To lift our spirits we decided to drive out to Boulder’s Beach, where there are said to be tons of penguin sightings and then on to the Cape of Good Hope, the southern most tip of Africa. The day was very windy but the penguins were just too cute not to get out and enjoy. We snapped and few pictures and kept on truckin’. On the way to the Cape of Good Hope we saw a whole family of Baboons by the side of the road. They were the cutest wild animals I have ever seen in my whole life. There was even a baby baboon. I immediately thought of the all the kids I babysit back home. First off because I do believe children and baboons are very similar but mostly because I know the kids would have so much enjoyed seeing these little guys. Especially my sweet animal lover Gabrielle! Once we got to the Cape it was so windy that we decided to eat our picnic inside the car due to the fact that food would have literally blown out of our hands if we had tried to sit down and eat. The Cape of Good Hope was one of the most beautiful places we visited on our trip. Standing on the edge of the land with the wind blowing off the ocean, you really do get the feeling that you are standing on the end of the earth. It was wild. We encountered, with much serendipity, our Israeli friends again and decided that we would have some drinks at a jazz bar later that evening. We had great conversation with them and we all promised to reunite in Israel sometime soon.

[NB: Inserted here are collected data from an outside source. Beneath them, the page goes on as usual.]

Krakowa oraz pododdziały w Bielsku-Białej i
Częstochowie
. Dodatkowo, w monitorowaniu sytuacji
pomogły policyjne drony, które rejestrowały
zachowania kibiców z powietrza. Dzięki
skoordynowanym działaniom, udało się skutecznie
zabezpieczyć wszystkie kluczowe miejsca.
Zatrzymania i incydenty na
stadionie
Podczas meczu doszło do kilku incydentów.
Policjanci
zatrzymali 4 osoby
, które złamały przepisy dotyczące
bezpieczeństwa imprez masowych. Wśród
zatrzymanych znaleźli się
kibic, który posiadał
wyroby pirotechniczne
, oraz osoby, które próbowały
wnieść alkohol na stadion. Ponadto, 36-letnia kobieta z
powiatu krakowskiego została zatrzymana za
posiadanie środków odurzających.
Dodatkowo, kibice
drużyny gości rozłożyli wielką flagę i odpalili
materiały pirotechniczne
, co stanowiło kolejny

The next day we had to say goodbye to our lovely hostel, loaded our car, and headed to Stellenbosch for an all-day wine tour. The wine tour started at 11am and at our first winery we tasted nine glasses of wine. I felt great but I really didn’t know if I was going to make it through to the last winery still sitting straight up in my chair. I did manage, but by the last winery I started to get a terrible headache. Mary called me a Wino. That evening we had a fantastic dinner at a traditional African restaurant that included face painting and an awesome performance with dancers and drums and Malva pudding. So fun. I had a pretty bad headache that night and I swore that next time that I go on a wine tour I will only drink the wines that I really like and the rest, no matter how expensive they are, I am going to spit out!

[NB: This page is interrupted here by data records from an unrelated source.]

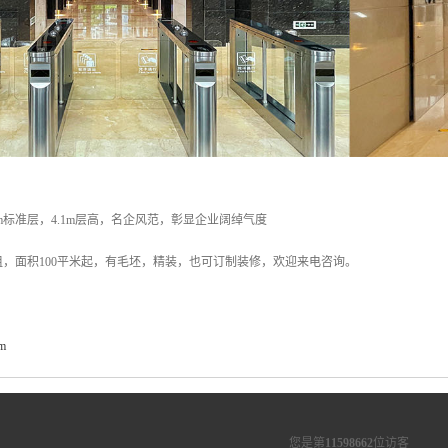
0m标准层，4.1m层高，名企风范，彰显企业阔绰气度
，面积100平米起，有毛坯，精装，也可订制装修，欢迎来电咨询。
om
您是第
11598662
位访客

The last full day of our trip we spent going to a little town called Calitzdorp in the mountains. I drove almost four of the six hours of the trip and I now feel very confident in my South African driving abilities. We stayed in these beautiful rustic chalets in the mountains. There were also several natural hot spring pools around where we staying so we definitely enjoyed ourselves the rest of the evening in the “hot tubs”. We had such a good time. It was bittersweet to see our holiday come to an end. The saddest part of the trip was that it was our Minnesota friends last few days in South Africa. I really hated to see them go. We sat out under the stars with the bright southern hemisphere stars and a full moon. We had gotten chocolate cake to-go from the café we had dinner in, so we ate cake and re-told all our funny stories and memories from our week of traveling. I really miss those girls and I can’t wait to make my way up to Minnesota hopefully sometime this coming winter to enjoy the snow with them.

That’s all for now. We started back school this week, so I have been teaching my 10th grade classes about diseases stemming from nutrient deficiencies (goiter, rickets, anemia, etc) and my 11th graders about managing the stock rooms in a restaurant. I do love my life.